Bertulus, toutefois, ne laissait pas d’être assez embarrassé ; il avait, sur l’indication de Picquart[2], fait procéder à des comparaisons entre l’écriture de Du Paty et celle de la dépêche Blanche ; l’expertise avait été favorable à Du Paty[3]. Le soupçon de Picquart se porta alors sur Mme Du Paty que Christian avait mise en cause ; l’expertise fut de nouveau négative. Pour Du Paty, il n’avait pas cessé de protester qu’il n’était pour rien dans l’affaire des télégrammes[4].

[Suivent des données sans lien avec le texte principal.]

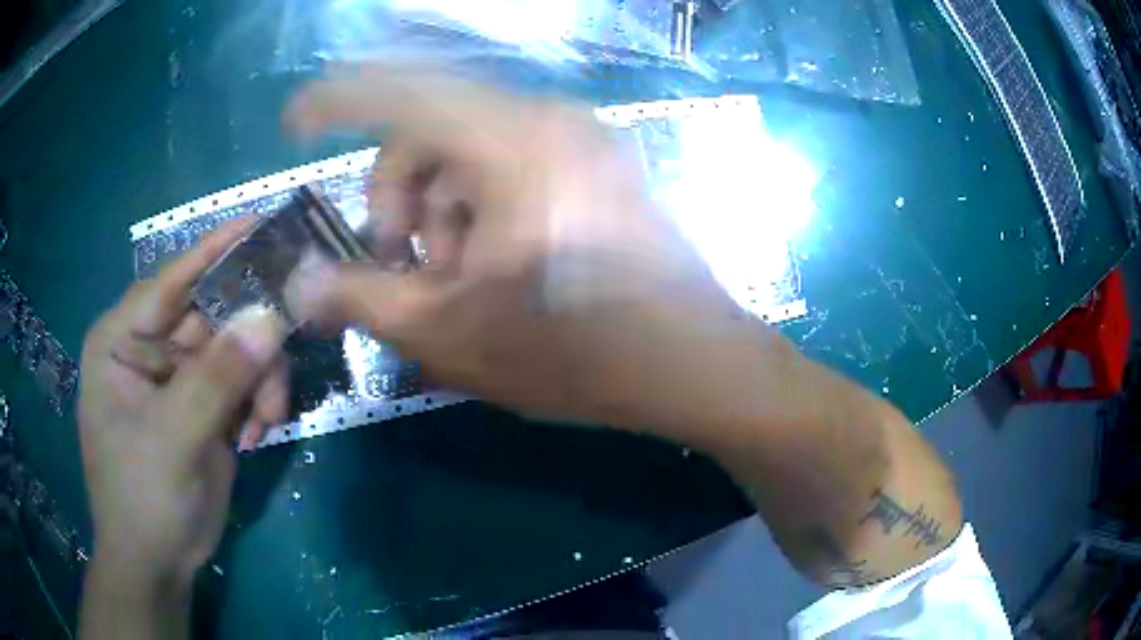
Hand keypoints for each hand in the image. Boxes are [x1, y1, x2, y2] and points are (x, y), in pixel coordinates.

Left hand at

On se trouvait donc, de ce côté, dans une impasse, et pour une raison très simple : c’est que les faux télégrammes, imputés à Du Paty, étaient l’œuvre d’Esterhazy et d’Henry. D’autre part, comme les révélations de Christian, témoin personnel en ce qui concernait son cousin, ne laissaient place à aucun doute, le juge s’enhardit à faire ce qu’il avait retardé jusque-là : à citer Esterhazy lui-même. Picquart l’avait accusé à nouveau d’être l’auteur des articles de la Libre Parole, sous la signature « Dixi », et en avait fourni une très ingénieuse démonstration[5]. Un rapport de police donnait un renseignement identique[6]. C’était sur Esterhazy qu’il fallait marcher.

Esterhazy, à ce moment, ne savait encore rien de la visite de Christian à Labori ; il pensait l’avoir intimidé, s’être débarrassé de lui, et il avait repris son train de

  1. Cass., II, 238, Christian Esterhazy.
  2. Ibid., II, 217, 230, Picquart ; 268, Bertulus.
  3. Enq. Bertulus, expertise Couderc, 28 février et 1er mars 1898. — Cass., II, 34, 38 ; Rennes, III, 504, Du Paty : Cass., II, 268, Bertulus.
  4. Cass., II, Du Paty, (Enq. Bertulus, 29 mars 1898).
  5. Ibid., II, 221, Picquart (5 mai 1898).
  6. Rapport du commissaire Bernard (4 mai 1898).